E' quasi impossibile in un testo di origine ebraica trovare una convergenza più vicina alla discussione di Paolo di Cristo come vincitore della morte. In Romani 5:12 leggiamo: "Perciò come il peccato è entrato nel mondo attraverso un uomo, e la morte attraverso il peccato, la morte in questo modo è venuta a tutti gli uomini". 1 Cor. 15:22 aggiunge: "Perciò come tutti muoiono in Adamo, così in Cristo saranno tutti vivificati." Le radici di questo mistero della storia della salvezza porta dritto verso il racconto della caduta dell'umanità. Il professor Gottlieb Klein ha scritto all'inizio di questo secolo che, mediante il metodo noto come notarikon, uno aspetto del quale considera ogni lettera di una parola come l'iniziale lettera di un'altra parola, le tre lettere della parola ebraica 'Adamo' sono state interpretate come un riferimento ad Adamo, David, e il Messiah. In questo modo Cristo 'corregge' la caduta di Adamo. Forse tutto questo sono semplicemente fantasiose sciocchezze, ma deriva dalla aspettativa messianica dei credenti che hanno vissuto nei tempi antichi.

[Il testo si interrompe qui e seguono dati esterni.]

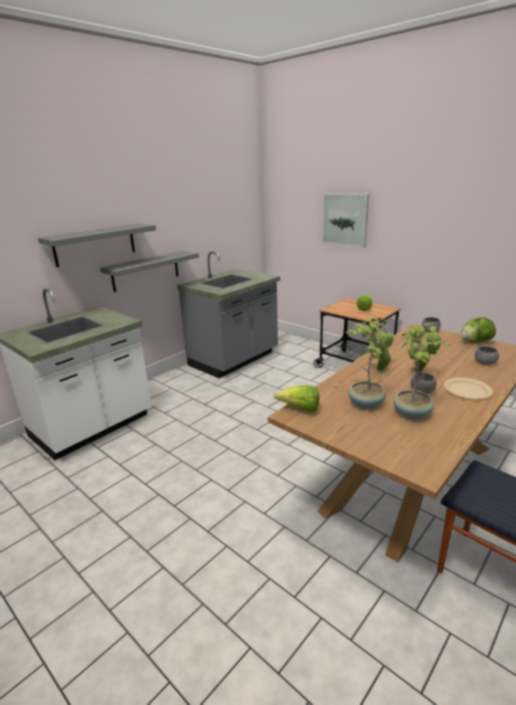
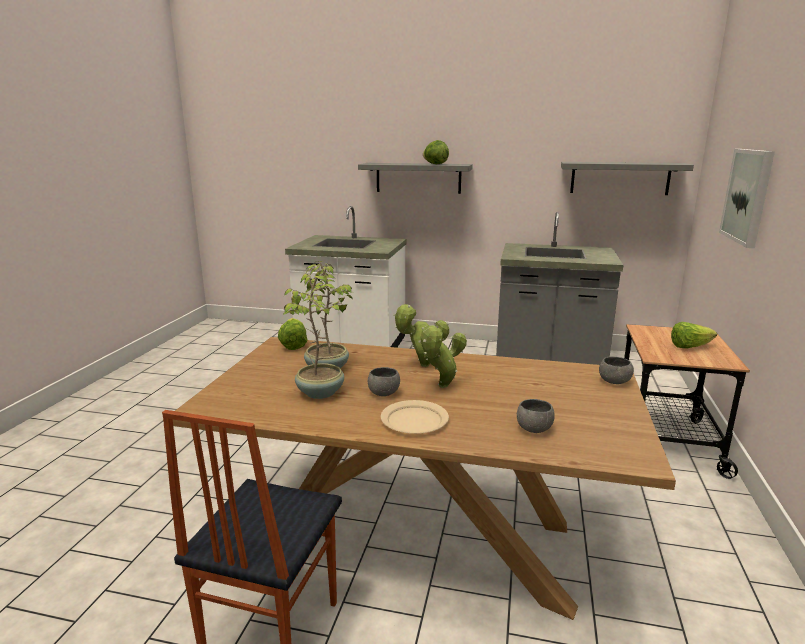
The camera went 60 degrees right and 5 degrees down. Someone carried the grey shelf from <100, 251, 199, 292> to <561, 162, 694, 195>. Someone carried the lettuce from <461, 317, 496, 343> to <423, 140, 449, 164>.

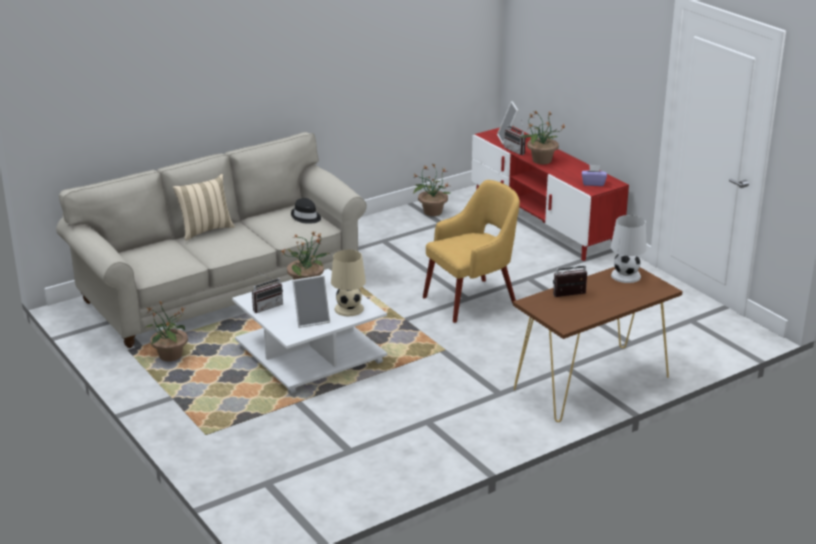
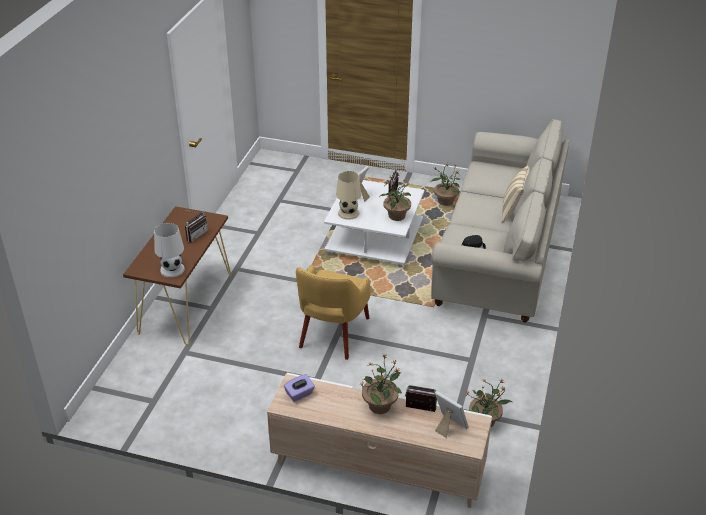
The camera went 140 degrees right and 10 degrees up. Someone repainted the red tv stand at <471, 126, 629, 261>, which became the beige tv stand at <267, 373, 492, 508>.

Il rilievo dato al re-Messia dal Targums che porterà la pace al posto dell'inimicizia del proto-vangelo si riflette nella lettera di Paolo agli Efesini, anche se è altamente improbabile che ci sia una intrinseca connessione. In 2:14-16 leggiamo:
"Egli stesso è la nostra pace, colui che ha distrutto ... ...l'OSTILITÀ ... per creare UN UOMO NUOVO dai due, facendo la pace ... per mezzo della croce, con la quale ha messo a morte la loro ostilità. Egli è venuto perciò ad annunziare pace ... "
Anche se il NT non cita il Proto-vangelo direttamente, qualche traccia di esso può essere visto nel saluto di Rom.16: 20: "Il Dio della pace schiaccerà presto Satana sotto i vostri piedi. La grazia del Signore nostro Gesù Cristo sia con voi."